In April 2022, draft guidance was published, with the FDA announcing significant changes in how clinical trials are conducted; focused on trial design that supports broad participation and limits unnecessary exclusions, improvements around patient recruitment and minimization of barriers, and application across all trials, including rare disease. Earlier this year, an omnibus spending bill was enacted that requires diversity action plans for the clinical trials used by the FDA with the goal to encourage investigators to develop a strategy for reaching a broad study population on the front end, instead of failing to do so or acting later and increasing an already costly trial process (Public Law 117-328). Furthermore, FDA Commissioner Robert Califf has stated that diversity must be a more prominent priority. Additional updates of the Diversity and Inclusion guidelines are expected to be published by the end of this year, with enforcement targeted to begin in 2024 that will include mandatory aggregate reports of action plans and details of where falling short.

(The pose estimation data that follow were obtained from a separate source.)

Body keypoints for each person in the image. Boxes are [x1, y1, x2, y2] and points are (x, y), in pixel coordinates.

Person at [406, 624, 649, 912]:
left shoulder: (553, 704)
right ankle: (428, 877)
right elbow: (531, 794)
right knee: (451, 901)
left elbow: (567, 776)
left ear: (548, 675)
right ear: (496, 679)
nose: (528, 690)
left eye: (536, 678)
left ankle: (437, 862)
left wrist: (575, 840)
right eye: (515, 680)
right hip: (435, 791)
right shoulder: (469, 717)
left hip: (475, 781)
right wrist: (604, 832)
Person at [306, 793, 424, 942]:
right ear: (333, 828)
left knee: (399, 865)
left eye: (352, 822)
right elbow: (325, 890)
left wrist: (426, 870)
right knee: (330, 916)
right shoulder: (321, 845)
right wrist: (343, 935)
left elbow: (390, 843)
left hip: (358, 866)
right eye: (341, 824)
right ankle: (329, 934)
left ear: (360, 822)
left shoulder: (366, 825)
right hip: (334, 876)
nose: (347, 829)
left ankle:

The continued focus on representativeness in research will drive meaningful changes in how we plan and operationalize trials. One area I am eager to see evolve is the utility of leveraging RWD more readily to meet these objectives: from optimized protocol design to targeted patient recruitment efforts in a manner to circumvent burden, to the conduct of active data collection only where needed –– as a supplement only to passive data collection. I believe utilization of RWD to design robust, inclusive protocols, coupled with pragmatic active and passive data collection, will drive more efficient trials that represent more accurately the patient population under investigation, getting medical products to the right patients faster.